-- THE DATA --
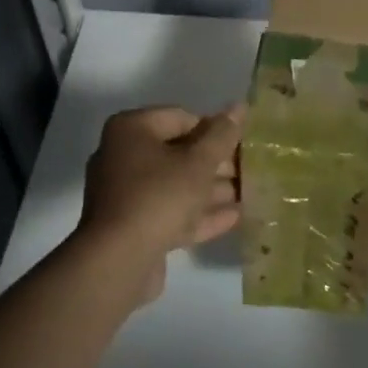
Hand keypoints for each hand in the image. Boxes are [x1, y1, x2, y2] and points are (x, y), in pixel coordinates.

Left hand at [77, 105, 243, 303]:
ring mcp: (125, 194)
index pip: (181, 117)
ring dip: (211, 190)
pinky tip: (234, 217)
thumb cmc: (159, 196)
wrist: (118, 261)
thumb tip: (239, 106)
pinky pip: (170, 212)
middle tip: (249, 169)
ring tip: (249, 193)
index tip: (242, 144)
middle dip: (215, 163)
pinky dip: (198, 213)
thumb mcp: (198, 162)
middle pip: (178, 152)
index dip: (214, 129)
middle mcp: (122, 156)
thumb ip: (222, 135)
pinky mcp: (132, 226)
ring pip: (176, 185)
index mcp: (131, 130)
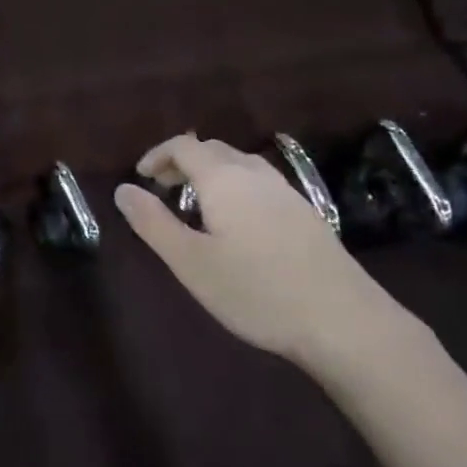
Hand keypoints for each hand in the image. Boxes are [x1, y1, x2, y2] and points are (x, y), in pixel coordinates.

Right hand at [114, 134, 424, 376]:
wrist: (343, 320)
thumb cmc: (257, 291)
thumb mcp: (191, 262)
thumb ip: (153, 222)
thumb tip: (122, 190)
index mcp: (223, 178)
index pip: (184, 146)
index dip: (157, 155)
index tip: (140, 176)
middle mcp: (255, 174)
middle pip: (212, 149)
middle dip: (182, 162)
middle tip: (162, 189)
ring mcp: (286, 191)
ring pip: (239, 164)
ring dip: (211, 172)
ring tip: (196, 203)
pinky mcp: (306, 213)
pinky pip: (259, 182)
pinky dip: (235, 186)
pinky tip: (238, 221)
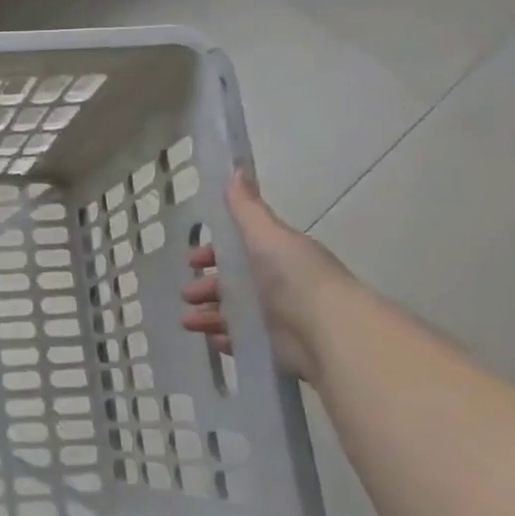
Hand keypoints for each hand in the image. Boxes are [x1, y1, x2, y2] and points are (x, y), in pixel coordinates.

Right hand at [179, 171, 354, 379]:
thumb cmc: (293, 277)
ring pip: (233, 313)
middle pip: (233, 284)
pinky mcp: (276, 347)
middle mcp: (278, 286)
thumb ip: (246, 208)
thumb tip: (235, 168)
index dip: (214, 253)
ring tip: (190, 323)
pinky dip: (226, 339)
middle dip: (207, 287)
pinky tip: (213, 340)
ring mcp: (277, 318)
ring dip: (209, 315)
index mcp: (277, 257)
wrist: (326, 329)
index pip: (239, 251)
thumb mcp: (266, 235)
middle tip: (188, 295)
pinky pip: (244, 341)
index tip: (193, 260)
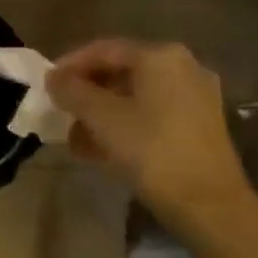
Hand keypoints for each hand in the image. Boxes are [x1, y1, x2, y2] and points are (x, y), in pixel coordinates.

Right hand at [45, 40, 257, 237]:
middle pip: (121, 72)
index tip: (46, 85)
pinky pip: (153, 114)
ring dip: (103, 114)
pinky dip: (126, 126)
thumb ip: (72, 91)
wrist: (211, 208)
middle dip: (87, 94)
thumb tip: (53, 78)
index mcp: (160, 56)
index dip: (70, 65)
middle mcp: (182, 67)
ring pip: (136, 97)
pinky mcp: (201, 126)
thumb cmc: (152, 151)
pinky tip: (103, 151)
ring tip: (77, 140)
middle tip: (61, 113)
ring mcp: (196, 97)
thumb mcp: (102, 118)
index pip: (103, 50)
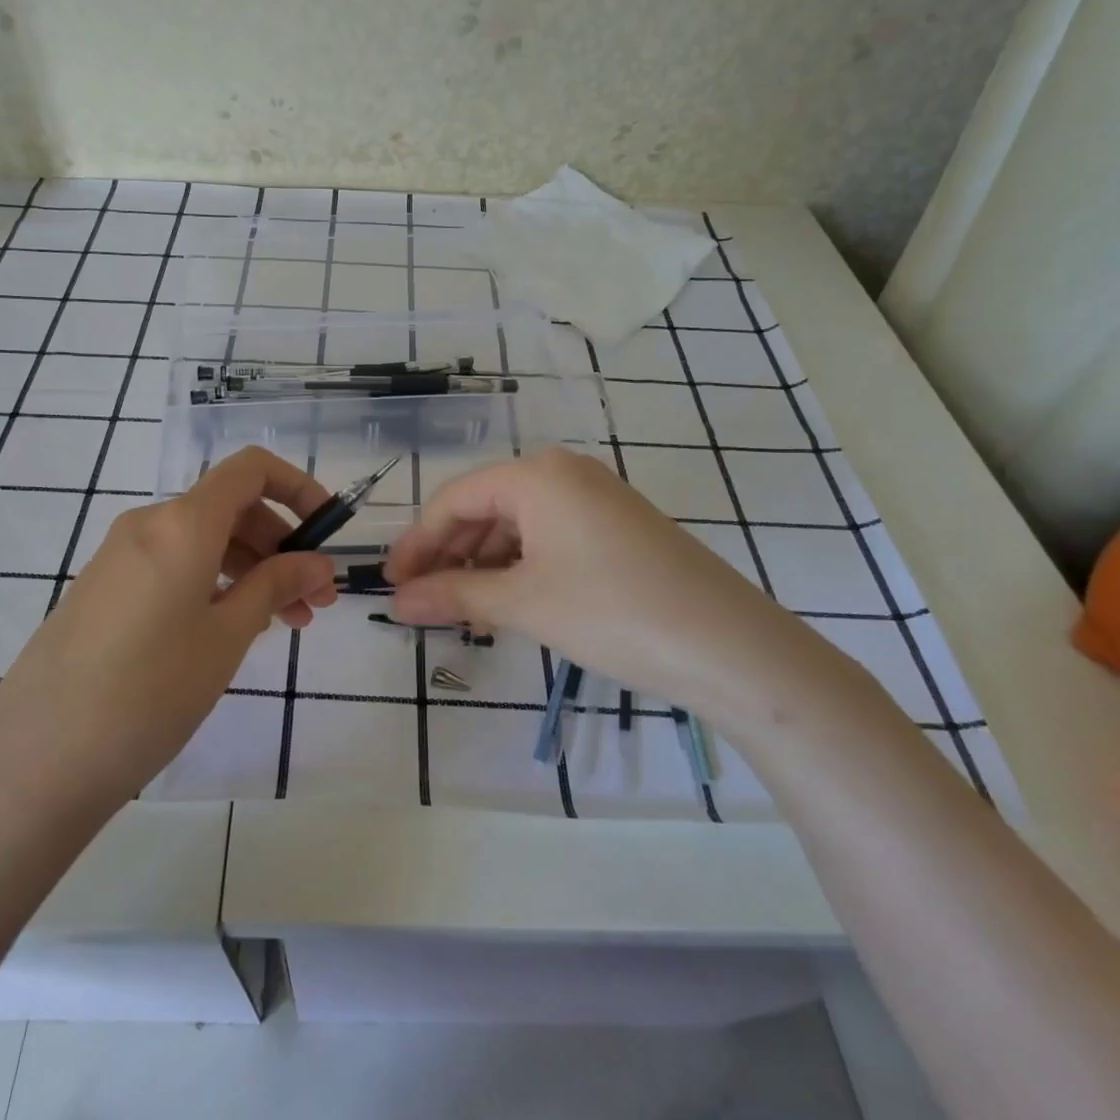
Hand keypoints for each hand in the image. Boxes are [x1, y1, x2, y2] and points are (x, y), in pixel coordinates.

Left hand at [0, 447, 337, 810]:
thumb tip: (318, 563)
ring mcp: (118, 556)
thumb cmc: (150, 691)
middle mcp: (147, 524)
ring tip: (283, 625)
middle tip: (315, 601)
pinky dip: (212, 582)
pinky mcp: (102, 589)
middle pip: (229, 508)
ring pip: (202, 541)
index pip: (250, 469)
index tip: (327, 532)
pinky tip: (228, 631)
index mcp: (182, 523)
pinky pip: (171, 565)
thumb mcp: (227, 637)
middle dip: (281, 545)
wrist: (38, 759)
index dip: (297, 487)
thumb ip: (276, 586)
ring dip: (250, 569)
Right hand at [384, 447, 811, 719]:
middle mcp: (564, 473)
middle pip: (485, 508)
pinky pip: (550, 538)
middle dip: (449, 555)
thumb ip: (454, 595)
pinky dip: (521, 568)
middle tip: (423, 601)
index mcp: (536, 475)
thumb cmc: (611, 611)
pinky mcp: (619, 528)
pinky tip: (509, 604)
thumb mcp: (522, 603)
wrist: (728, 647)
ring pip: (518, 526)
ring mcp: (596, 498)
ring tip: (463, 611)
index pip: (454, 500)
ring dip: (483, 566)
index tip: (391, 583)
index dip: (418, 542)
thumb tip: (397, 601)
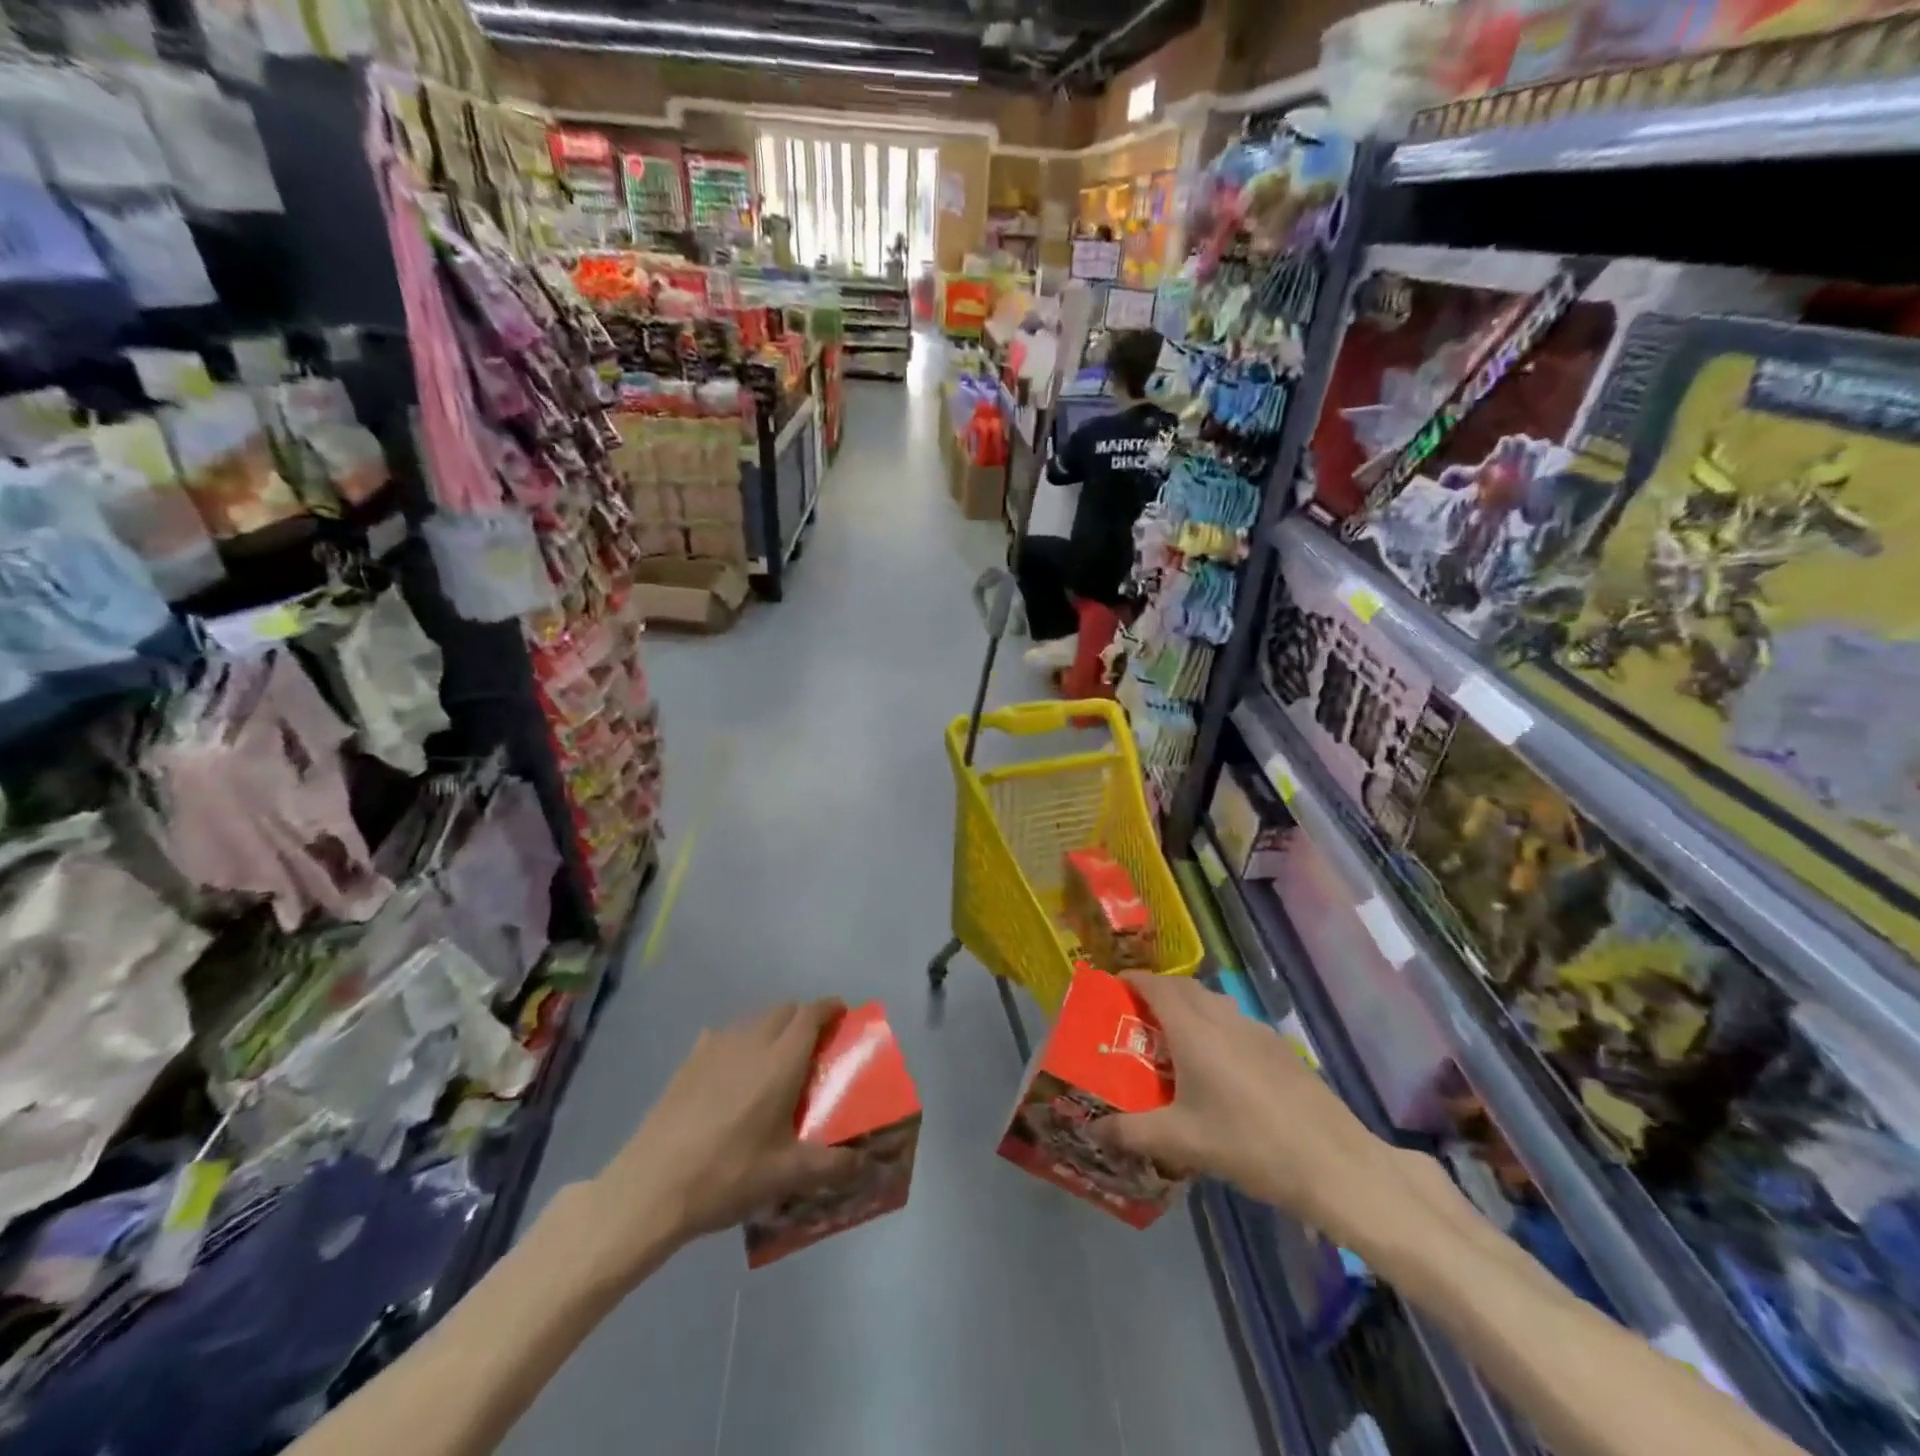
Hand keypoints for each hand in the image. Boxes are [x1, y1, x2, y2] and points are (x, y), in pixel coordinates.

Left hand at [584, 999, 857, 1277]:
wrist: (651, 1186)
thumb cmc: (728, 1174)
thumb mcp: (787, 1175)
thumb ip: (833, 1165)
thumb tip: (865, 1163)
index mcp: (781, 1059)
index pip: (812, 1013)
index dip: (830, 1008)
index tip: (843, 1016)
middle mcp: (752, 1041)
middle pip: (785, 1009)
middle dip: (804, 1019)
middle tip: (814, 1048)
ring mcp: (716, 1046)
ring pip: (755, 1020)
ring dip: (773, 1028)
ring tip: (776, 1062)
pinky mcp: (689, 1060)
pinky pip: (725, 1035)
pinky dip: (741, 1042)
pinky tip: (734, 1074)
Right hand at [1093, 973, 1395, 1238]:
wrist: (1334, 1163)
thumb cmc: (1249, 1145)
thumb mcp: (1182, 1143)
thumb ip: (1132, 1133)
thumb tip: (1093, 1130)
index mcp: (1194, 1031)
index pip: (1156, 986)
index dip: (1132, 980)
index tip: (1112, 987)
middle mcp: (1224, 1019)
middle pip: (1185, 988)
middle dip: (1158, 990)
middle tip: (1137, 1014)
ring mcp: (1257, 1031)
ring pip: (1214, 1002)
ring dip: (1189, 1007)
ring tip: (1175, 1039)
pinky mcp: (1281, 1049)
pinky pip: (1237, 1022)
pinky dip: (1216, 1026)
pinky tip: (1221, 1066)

-- EXERCISE AIM --
Scan the records for the word "Right", and copy each line where it is found.

-- WRITTEN ANSWER --
Right hand at [114, 134, 424, 376]:
Right hand at [179, 171, 354, 379]:
Right hand at [45, 40, 257, 237]:
Right hand at [384, 447, 811, 719]:
Right hand at [1093, 973, 1395, 1238]:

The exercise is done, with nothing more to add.